NY Times, April 29, 2004
Debate Stirs Over Tiny Loans for World's Poorest
By CELIA W. DUGGER

GORMA, Bangladesh — Nearly every woman in this village seems to have gotten tiny loans to invest in a miniature business.

None has made better use of the cash than Firoza Akhter, a shrewd, flinty young mother who put her profits from four loans into cows, goats, land, a sturdy house and private tutors for her daughter. "I can make money out of anything," she boasted in her wheezy voice, a gold, flower-shaped stud glinting in her nose. Hers is a shining success story for microcredit.

But while she came from humble origins, she was not among the poorest of the poor. Like many of the 50 million people who take part in microcredit programs, she hovered at the upper fringe of poverty.

Today there is a growing push for the nonprofit groups and banks that run such programs to reach deeper into the ranks of the poor, though there is little rigorous evidence juding whether the very poor benefit from microcredit, economists say.

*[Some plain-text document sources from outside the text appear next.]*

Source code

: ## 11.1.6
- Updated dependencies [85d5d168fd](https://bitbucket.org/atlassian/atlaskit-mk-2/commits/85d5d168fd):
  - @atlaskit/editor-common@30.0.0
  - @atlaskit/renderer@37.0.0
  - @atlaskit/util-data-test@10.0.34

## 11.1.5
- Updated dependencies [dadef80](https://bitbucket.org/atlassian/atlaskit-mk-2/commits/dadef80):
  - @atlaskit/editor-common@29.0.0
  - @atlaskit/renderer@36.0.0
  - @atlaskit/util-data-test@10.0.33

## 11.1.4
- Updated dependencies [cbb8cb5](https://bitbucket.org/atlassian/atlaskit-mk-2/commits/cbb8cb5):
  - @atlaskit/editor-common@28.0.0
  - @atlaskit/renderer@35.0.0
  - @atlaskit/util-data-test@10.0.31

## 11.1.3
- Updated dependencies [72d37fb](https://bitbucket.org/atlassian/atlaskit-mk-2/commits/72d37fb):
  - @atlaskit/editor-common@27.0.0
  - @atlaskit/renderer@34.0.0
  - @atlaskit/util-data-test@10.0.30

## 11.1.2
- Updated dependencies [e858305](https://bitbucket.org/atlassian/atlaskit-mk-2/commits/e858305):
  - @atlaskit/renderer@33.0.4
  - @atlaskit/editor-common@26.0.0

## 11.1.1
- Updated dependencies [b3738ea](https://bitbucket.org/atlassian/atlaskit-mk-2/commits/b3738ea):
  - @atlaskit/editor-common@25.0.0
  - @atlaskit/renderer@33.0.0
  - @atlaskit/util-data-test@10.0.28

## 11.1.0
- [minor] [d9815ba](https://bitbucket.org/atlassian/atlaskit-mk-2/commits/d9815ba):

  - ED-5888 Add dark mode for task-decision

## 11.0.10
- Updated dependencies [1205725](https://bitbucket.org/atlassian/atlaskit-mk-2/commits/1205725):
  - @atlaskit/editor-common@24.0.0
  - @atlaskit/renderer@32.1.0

Since 1988, the United States Congress has appropriated $2 billion for such programs. In new rules to take effect next year, it has put teeth into a requirement that half of American aid for these loans — defined as $1,000 or less in Europe and Eurasia, $400 or less in Latin America and $300 or less in the rest of the world — go to the very poor living on less than $1 a day.

The new rules have stirred strong opposition from other donors and a range of microfinance institutions, which contend that the industry may grow faster and ultimately help more very poor people by aiming at a wider pool that ranges from people who are struggling but not poor to those much further down the economic ladder.

"This limbo dance to serve the poorest is a distraction from a much broader issue of trying to reach a billion people who have no access to credit or a safe place to save their money," said Elizabeth Littlefield, a former managing director at J. P. Morgan who now heads the Consultative Group to Assist the Poor, an association of donors.